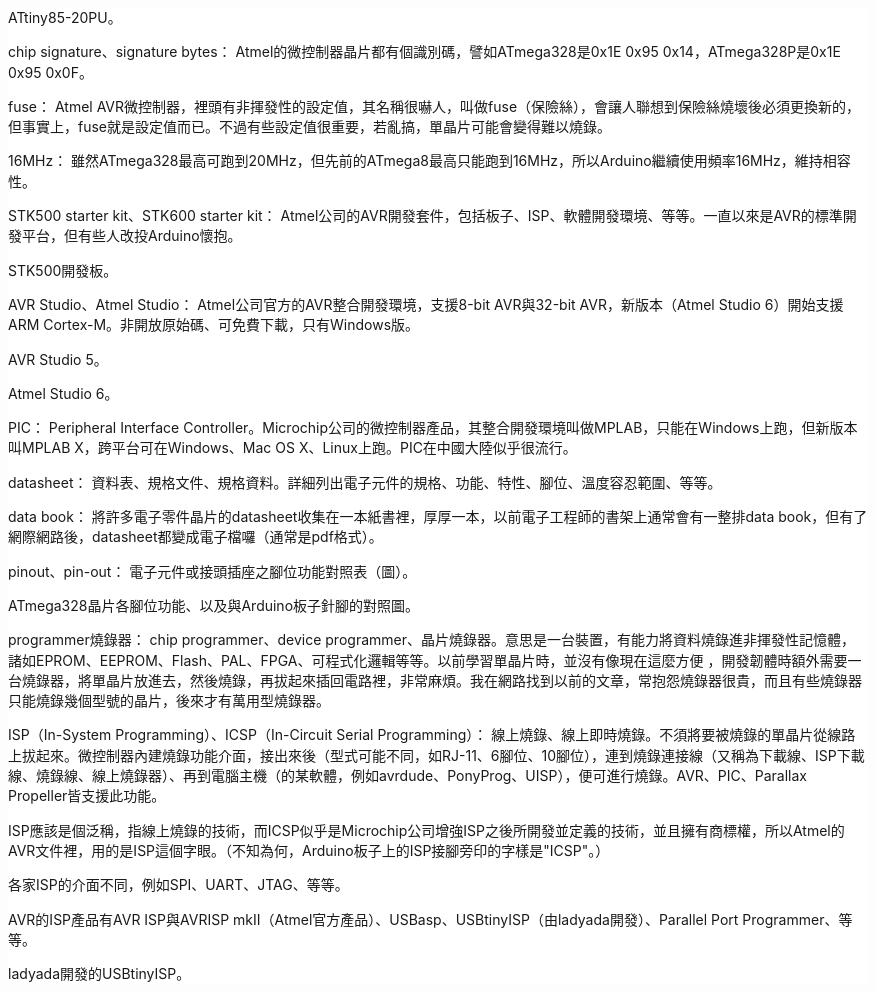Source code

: ATtiny85-20PU。
 

chip  signature、signature bytes：
Atmel的微控制器晶片都有個識別碼，譬如ATmega328是0x1E 0x95 0x14，ATmega328P是0x1E 0x95 0x0F。

fuse：
Atmel AVR微控制器，裡頭有非揮發性的設定值，其名稱很嚇人，叫做fuse（保險絲），會讓人聯想到保險絲燒壞後必須更換新的，但事實上，fuse就是設定值而已。不過有些設定值很重要，若亂搞，單晶片可能會變得難以燒錄。

16MHz：
雖然ATmega328最高可跑到20MHz，但先前的ATmega8最高只能跑到16MHz，所以Arduino繼續使用頻率16MHz，維持相容性。

STK500 starter kit、STK600 starter kit：
Atmel公司的AVR開發套件，包括板子、ISP、軟體開發環境、等等。一直以來是AVR的標準開發平台，但有些人改投Arduino懷抱。

STK500開發板。
 

AVR Studio、Atmel Studio：
Atmel公司官方的AVR整合開發環境，支援8-bit AVR與32-bit AVR，新版本（Atmel Studio 6）開始支援ARM Cortex-M。非開放原始碼、可免費下載，只有Windows版。

AVR Studio 5。
 

Atmel Studio 6。
 

PIC：
Peripheral Interface Controller。Microchip公司的微控制器產品，其整合開發環境叫做MPLAB，只能在Windows上跑，但新版本叫MPLAB X，跨平台可在Windows、Mac OS X、Linux上跑。PIC在中國大陸似乎很流行。

datasheet：
資料表、規格文件、規格資料。詳細列出電子元件的規格、功能、特性、腳位、溫度容忍範圍、等等。

data book：
將許多電子零件晶片的datasheet收集在一本紙書裡，厚厚一本，以前電子工程師的書架上通常會有一整排data book，但有了網際網路後，datasheet都變成電子檔囉（通常是pdf格式）。

pinout、pin-out：
電子元件或接頭插座之腳位功能對照表（圖）。

ATmega328晶片各腳位功能、以及與Arduino板子針腳的對照圖。
 

programmer燒錄器：
chip programmer、device programmer、晶片燒錄器。意思是一台裝置，有能力將資料燒錄進非揮發性記憶體，諸如EPROM、EEPROM、Flash、PAL、FPGA、可程式化邏輯等等。以前學習單晶片時，並沒有像現在這麼方便 ，開發韌體時額外需要一台燒錄器，將單晶片放進去，然後燒錄，再拔起來插回電路裡，非常麻煩。我在網路找到以前的文章，常抱怨燒錄器很貴，而且有些燒錄器只能燒錄幾個型號的晶片，後來才有萬用型燒錄器。

ISP（In-System Programming）、ICSP（In-Circuit Serial Programming）：
線上燒錄、線上即時燒錄。不須將要被燒錄的單晶片從線路上拔起來。微控制器內建燒錄功能介面，接出來後（型式可能不同，如RJ-11、6腳位、10腳位），連到燒錄連接線（又稱為下載線、ISP下載線、燒錄線、線上燒錄器）、再到電腦主機（的某軟體，例如avrdude、PonyProg、UISP），便可進行燒錄。AVR、PIC、Parallax Propeller皆支援此功能。

ISP應該是個泛稱，指線上燒錄的技術，而ICSP似乎是Microchip公司增強ISP之後所開發並定義的技術，並且擁有商標權，所以Atmel的AVR文件裡，用的是ISP這個字眼。（不知為何，Arduino板子上的ISP接腳旁印的字樣是"ICSP"。）

各家ISP的介面不同，例如SPI、UART、JTAG、等等。

AVR的ISP產品有AVR ISP與AVRISP mkII（Atmel官方產品）、USBasp、USBtinyISP（由ladyada開發）、Parallel Port Programmer、等等。

ladyada開發的USBtinyISP。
*****
From the entries above, extract only the lines running from the one containing "X，跨平台可在Windows、Mac OS X、Linux上跑。PIC在中國大陸似乎很流行。" through the one containing "電子元件或接頭插座之腳位功能對照表（圖）。", inclusive.

### Answer area
Peripheral Interface Controller。Microchip公司的微控制器產品，其整合開發環境叫做MPLAB，只能在Windows上跑，但新版本叫MPLAB X，跨平台可在Windows、Mac OS X、Linux上跑。PIC在中國大陸似乎很流行。

datasheet：
資料表、規格文件、規格資料。詳細列出電子元件的規格、功能、特性、腳位、溫度容忍範圍、等等。

data book：
將許多電子零件晶片的datasheet收集在一本紙書裡，厚厚一本，以前電子工程師的書架上通常會有一整排data book，但有了網際網路後，datasheet都變成電子檔囉（通常是pdf格式）。

pinout、pin-out：
電子元件或接頭插座之腳位功能對照表（圖）。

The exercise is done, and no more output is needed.